Solo Around Cape Horn by Edward Allcard

Paperback, 156 x 234 mm, 200 pages
With 22 colour photos and 5 colour maps.

ISBN 978-0-9560722-4-5
RRP £17.99

Available online from amazon.co.uk or amazon.com.

The year is 1966, and an English yachtsman leaves the River Plate and heads south towards Cape Horn — alone.

Ever since his youth Edward Allcard had been fascinated by tales of Tierra del Fuego, with its snow-capped mountains and untouched forests. As the years passed, his childhood dreams of exploring the region evolved to become plans, until eventually he was ready to embark on the journey of a lifetime. His travels would take him all the way down the coast of Patagonia, along the Beagle Channel, and into the Straits of Magellan. Then he would sail north again, through more than a thousand miles of tortuous canals, until he reached the city of Valparaiso.

It would be a splendid adventure; a marvellous cruise. But between the two oceans – the Atlantic and the Pacific – there lies not only Tierra del Fuego but also the Horn, that Cape so dreaded by seafarers of yesteryear. With four single-handed crossings of the Atlantic already under his belt, and with plenty of experience of heavy-weather sailing, Edward Allcard was not a man to be put off by tales of shipwreck and distress. If he were travelling around South America, he reasoned, then he must do the thing properly and enter the Pacific via that famous landmark.

One man, one dream, one elderly wooden yacht — and one storm. This is the tale of a wilderness cruise on the desert coast of Argentina and in the snowy Chilean fjords, but between the two halves, at the summit of the adventure, is the story of a sailor fighting for his life.

About the Author

Born in 1914, Edward Allcard was crossing oceans – and writing books about it – before Eric and Susan Hiscock ever set out from the British Isles, and although they are rightly deserving of fame as the first world-girdling cruising couple, Edward Allcard’s exploits certainly surpass theirs both for duration and drama.
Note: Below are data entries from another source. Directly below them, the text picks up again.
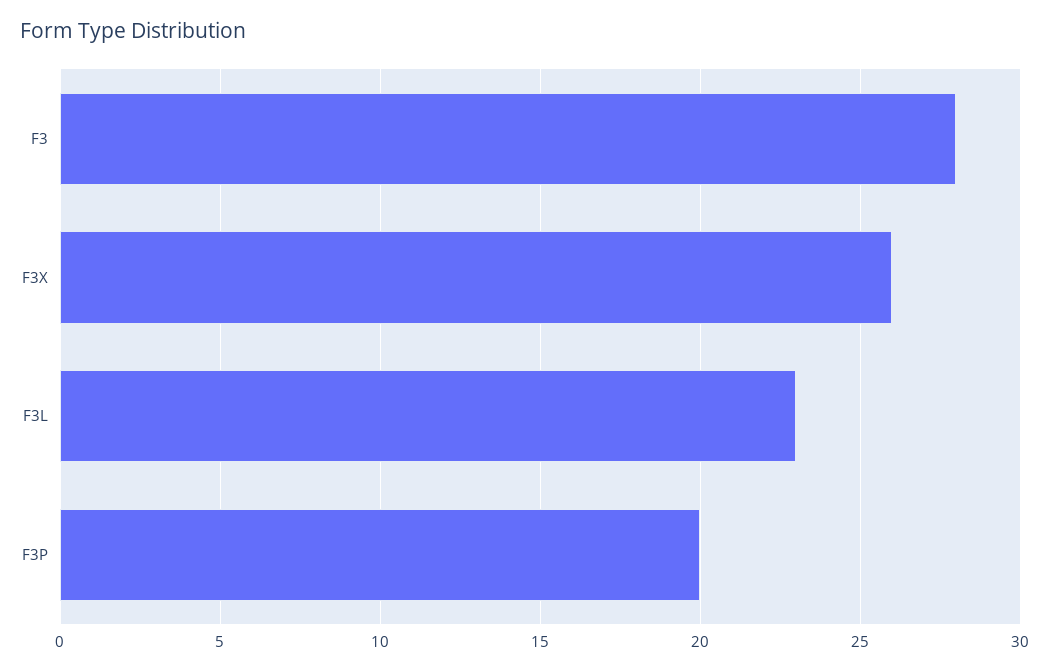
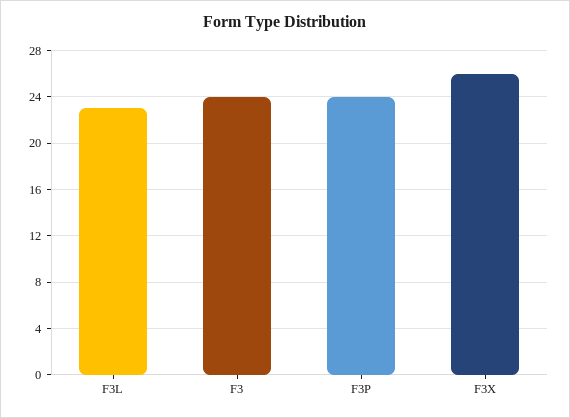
  {
-   "F3": 28,
+   "F3": 24,
    "F3X": 26,
    "F3L": 23,
-   "F3P": 20
+   "F3P": 24
  }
Seldom could he ever claim, as Eric Hiscock almost invariably did, to have made “another uneventful passage”. Instead, his stories are replete with accounts of gales and other excitements.

In 1948, Allcard sailed alone from Gibraltar straight to New York. Two years later, on crossing back again, he became the first yachtsman to sail both ways single-handed across the Atlantic. Or at any rate, his passage from New York to the Azores was completed solo; but on setting out from the islands he found that he had a young and beautiful stowaway aboard…!
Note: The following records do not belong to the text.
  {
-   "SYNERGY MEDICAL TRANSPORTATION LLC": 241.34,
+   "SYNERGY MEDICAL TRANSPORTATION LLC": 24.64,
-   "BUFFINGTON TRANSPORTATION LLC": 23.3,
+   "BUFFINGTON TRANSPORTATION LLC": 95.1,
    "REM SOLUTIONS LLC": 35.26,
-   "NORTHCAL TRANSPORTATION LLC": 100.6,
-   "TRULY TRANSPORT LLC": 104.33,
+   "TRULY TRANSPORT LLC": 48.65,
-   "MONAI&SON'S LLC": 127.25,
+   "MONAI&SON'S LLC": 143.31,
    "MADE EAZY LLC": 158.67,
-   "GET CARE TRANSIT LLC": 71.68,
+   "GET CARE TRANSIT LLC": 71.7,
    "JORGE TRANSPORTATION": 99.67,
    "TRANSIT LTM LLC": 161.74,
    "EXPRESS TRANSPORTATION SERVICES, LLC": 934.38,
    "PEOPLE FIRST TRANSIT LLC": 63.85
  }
In the Canaries in 1957, Edward Allcard met Peter Tangvald – then a novice, but soon to become well-known in the cruising fraternity. Both anxious to get to the West Indies as quickly as possible, the men challenged each other to a single-handed duel; and thus the first ever east-to-west solo transatlantic race was created.
From this first encounter a strong friendship was formed and, many years later, when Tangvald was lost during the wreck of his boat, it was Edward Allcard and his wife who took Tangvald’s teenage son into their home and into their hearts.
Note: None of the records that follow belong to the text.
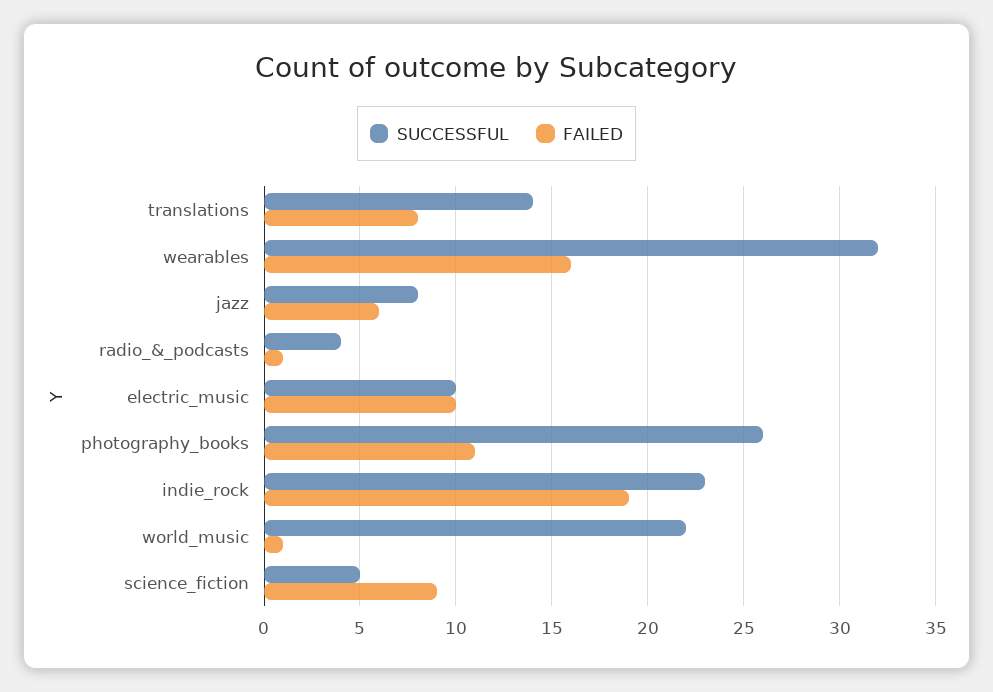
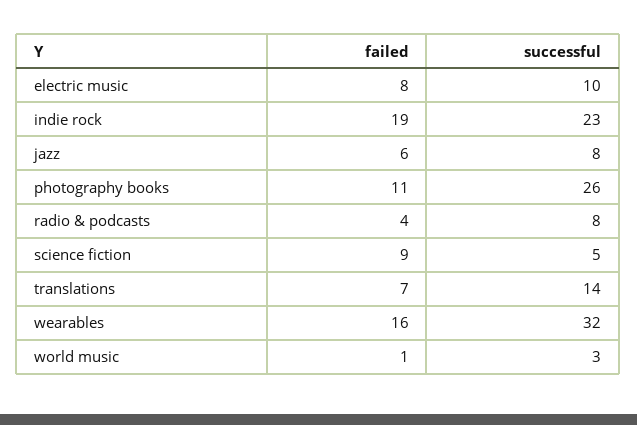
  {
    "SUCCESSFUL": {
      "translations": 14,
      "wearables": 32,
      "jazz": 8,
-     "radio_&_podcasts": 4,
+     "radio_&_podcasts": 8,
      "electric_music": 10,
      "photography_books": 26,
      "indie_rock": 23,
-     "world_music": 22,
+     "world_music": 3,
      "science_fiction": 5
    },
    "FAILED": {
-     "translations": 8,
+     "translations": 7,
      "wearables": 16,
      "jazz": 6,
-     "radio_&_podcasts": 1,
+     "radio_&_podcasts": 4,
-     "electric_music": 10,
+     "electric_music": 8,
      "photography_books": 11,
      "indie_rock": 19,
      "world_music": 1,
      "science_fiction": 9
    }
  }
In the interim, Edward Allcard continued his lone voyage around the world via Cape Horn; and eventually, in 1973 – some 16 years after starting out – he completed the expedition.
By now married and with a young child, Allcard subsequently bought an old wooden ketch, which the family restored and then sailed across the Atlantic and throughout the Mediterranean and the Indian Ocean.

In 2006, at the age of 92, Edward Allcard finally sold his last boat and moved to the Pyrenees. Now in his 102nd year, he continues to live in this mountain eyrie.